Sen. Elizabeth Warren headed to San Antonio to rally progressives ahead of March 1 primaries


WASHINGTON — The progressive parade through South Texas continues next week with U.S. Sen. Elizabeth Warren headed to San Antonio to campaign for Jessica Cisneros, who is challenging one of the most conservative Democrats in Congress, U.S. Rep. Henry Cuellar.

The Massachusetts Democrat is also set to travel to Austin to rally support for Greg Casar, a former Austin city council member running in a district stretching from Austin to San Antonio.

VOTER GUIDE: What to know for the Texas primary election

Her visit follows U.S. Rep. Alexandria Ocasio-Cortez’s trip to San Antonio over the weekend to support Cisneros and Casar, who have been raking in endorsements from progressive stars. U.S. Sen. Bernie Sanders this week announced his support for the two.

Sanders, Ocasio-Cortez and Warren are arguably the most popular politicians on the left, and their attention to Texas comes as a slate of progressive candidates has popped up in congressional races from Dallas to Austin to the Rio Grande Valley.


WHO: U.S. Sen. Elizabeth Warren, Jessica Cisneros, NARAL Pro-choice America president Mini Timmaraju

WHAT: Get Out the Vote Rally

WHEN: Tuesday, Feb. 22 at 5:30 p.m.

WHERE: Cherrity Bar, 302 Montana Street, San Antonio

“If we send a Democrat who doesn’t give a damn about people, why would we expect people to vote for that person?” Ocasio-Cortez said at her San Antonio rally last weekend. “How can we win when we support Democrats who don’t support child care or health care or immigrants or stand up for women and gender-expanding people? How can we win when we don’t stand for nothing? We have to stand for something in order to bring it home.”

Cisneros, a Laredo immigration attorney, is running a closely watched rematch against Cuellar, a nine-term incumbent from Laredo. Cisneros drew national attention in 2020 when she came within just a few points of beating Cuellar in the primary.

Progressives hope she can win the rematch as Cuellar is under a cloud of suspicion after the FBI searched his home and campaign headquarters in January. Tannya Benavides, a former educator and community organizer, is running against Cuellar from the left this time, too.

Casar is one of four Democrats running in a district that stretches along Interstate 35 from San Antonio to Austin long held by U.S. Rep. Lloyd Doggett, who is seeking election in a new district. Casar is a self-avowed Democratic socialist who pioneered the Austin’s “defund the police” move last year.

The outside support has drawn criticism from Cisneros’ and Casar’s opponents.

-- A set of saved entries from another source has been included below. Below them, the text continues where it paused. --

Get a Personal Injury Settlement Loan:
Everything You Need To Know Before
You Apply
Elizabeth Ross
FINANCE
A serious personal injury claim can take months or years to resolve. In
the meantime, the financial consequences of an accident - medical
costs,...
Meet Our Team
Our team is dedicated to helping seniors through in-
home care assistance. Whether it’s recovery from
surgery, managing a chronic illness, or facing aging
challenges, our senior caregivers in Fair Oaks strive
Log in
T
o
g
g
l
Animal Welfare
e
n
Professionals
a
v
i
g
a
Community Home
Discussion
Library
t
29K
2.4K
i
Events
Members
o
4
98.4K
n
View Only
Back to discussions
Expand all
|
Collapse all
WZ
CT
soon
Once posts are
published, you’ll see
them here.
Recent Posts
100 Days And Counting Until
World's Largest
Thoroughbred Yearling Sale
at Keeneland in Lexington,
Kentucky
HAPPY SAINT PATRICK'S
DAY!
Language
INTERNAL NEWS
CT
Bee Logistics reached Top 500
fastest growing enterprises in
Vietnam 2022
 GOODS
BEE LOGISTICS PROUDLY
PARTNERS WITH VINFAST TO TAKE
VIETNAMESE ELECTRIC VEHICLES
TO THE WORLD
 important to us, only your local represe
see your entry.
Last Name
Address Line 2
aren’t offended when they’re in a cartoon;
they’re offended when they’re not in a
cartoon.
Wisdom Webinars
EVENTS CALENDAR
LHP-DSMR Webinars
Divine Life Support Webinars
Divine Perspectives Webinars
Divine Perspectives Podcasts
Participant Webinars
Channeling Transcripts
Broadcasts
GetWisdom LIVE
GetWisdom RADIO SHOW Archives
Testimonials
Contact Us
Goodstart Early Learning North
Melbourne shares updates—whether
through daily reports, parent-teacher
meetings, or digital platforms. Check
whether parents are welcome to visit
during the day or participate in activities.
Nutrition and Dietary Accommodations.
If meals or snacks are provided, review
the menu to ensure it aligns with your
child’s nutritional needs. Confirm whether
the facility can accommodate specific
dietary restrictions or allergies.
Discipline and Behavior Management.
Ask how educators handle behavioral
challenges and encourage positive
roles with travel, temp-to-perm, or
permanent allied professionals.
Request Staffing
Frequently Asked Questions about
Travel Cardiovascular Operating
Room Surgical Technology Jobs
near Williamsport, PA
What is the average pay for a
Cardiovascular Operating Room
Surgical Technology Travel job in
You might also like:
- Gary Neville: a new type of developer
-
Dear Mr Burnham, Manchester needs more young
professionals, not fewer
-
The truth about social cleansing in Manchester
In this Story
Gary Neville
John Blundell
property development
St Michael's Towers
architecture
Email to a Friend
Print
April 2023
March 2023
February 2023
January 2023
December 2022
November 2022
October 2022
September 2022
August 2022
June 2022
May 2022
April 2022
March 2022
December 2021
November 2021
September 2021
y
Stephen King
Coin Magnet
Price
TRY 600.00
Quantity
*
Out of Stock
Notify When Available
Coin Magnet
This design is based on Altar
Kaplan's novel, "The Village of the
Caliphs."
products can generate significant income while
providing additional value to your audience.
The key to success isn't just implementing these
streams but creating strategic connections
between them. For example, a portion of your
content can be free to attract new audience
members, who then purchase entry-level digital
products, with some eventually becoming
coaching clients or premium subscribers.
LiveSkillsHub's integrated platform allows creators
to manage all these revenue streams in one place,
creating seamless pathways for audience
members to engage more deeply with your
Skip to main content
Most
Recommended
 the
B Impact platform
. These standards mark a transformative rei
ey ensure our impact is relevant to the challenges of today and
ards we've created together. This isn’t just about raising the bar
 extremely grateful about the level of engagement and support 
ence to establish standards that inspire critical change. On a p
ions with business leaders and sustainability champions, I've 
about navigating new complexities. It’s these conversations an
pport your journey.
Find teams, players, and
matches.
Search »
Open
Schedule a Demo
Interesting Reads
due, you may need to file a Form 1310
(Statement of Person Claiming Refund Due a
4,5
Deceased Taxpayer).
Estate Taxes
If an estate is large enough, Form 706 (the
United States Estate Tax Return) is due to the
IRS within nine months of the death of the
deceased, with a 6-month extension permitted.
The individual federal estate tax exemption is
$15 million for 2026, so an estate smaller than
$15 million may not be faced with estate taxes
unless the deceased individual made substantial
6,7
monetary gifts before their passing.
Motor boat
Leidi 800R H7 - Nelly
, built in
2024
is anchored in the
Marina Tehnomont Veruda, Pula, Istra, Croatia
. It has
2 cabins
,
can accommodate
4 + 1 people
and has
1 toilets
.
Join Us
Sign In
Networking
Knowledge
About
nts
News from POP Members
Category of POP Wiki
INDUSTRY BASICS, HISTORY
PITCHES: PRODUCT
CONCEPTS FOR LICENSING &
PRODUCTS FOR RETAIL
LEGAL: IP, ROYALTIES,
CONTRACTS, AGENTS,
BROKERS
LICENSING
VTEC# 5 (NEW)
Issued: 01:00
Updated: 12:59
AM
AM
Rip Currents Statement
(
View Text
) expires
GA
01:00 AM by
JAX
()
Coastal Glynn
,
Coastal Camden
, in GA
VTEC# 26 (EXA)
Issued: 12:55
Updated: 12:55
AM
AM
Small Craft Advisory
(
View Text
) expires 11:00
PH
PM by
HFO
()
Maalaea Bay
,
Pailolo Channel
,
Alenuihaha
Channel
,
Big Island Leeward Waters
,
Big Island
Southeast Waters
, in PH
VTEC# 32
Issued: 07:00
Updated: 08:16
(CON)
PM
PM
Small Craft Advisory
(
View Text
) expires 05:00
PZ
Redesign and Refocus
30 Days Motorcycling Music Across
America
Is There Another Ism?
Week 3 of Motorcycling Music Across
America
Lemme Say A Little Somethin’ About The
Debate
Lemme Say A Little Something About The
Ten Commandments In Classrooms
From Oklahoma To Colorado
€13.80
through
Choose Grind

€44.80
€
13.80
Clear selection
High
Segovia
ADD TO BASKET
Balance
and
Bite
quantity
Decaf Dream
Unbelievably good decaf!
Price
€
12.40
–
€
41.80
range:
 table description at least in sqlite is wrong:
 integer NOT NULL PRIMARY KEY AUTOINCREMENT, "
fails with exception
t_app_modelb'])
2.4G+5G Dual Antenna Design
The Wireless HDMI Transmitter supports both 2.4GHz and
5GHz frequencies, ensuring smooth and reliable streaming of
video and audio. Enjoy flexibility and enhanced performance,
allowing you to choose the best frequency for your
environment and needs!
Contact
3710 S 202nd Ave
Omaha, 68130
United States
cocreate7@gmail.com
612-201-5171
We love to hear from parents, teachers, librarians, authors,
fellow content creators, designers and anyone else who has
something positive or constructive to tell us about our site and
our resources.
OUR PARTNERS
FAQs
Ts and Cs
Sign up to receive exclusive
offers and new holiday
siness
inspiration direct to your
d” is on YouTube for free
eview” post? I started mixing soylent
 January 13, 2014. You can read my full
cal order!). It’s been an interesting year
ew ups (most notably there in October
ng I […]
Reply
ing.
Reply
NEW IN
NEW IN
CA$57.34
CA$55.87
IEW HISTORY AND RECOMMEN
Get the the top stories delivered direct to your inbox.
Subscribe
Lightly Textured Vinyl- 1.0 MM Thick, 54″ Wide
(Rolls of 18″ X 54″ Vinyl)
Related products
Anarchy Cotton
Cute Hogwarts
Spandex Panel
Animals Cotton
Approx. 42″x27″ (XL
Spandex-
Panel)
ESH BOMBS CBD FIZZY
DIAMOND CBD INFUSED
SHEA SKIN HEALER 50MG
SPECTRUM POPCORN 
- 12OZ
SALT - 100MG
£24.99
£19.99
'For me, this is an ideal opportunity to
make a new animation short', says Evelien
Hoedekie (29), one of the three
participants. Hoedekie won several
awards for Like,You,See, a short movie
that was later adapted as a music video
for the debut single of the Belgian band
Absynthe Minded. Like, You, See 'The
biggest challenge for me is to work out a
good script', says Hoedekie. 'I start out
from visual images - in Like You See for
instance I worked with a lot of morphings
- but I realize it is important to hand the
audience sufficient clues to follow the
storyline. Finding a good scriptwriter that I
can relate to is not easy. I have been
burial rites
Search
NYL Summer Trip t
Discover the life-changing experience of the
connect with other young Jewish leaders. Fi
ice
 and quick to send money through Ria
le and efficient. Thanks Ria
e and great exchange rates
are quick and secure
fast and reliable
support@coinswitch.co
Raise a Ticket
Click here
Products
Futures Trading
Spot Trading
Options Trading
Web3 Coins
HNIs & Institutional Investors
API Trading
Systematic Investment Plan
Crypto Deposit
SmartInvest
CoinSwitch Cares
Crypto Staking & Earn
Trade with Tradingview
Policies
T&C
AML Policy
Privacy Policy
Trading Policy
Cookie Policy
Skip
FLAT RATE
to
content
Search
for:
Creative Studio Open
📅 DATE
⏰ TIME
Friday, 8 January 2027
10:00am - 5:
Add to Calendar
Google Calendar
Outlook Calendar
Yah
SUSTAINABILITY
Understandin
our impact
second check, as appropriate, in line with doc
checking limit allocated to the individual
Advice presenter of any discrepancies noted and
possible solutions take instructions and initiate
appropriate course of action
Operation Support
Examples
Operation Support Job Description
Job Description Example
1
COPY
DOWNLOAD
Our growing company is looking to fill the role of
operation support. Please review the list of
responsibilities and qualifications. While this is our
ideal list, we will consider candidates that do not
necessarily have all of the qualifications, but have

“The voters will decide this election, not far left celebrities who stand for defunding the police, open borders, eliminating oil & gas jobs, and raising taxes on hard working Texans,” Cuellar’s campaign said in a statement last week. “Members should take care of their own district before taking failed ideas to South Texas.”

Warren has deep ties to Texas. She graduated with a teaching degree from the University of Houston in 1970. She taught at both University of Houston’s law school and at the University of Texas at Austin.

Ocasio-Cortez for years was involved in National Hispanic Institute programs headquartered outside of San Marcos in Maxwell that were designed to help promising Latino students develop leadership skills and public policy knowledge to help them become lifelong leaders.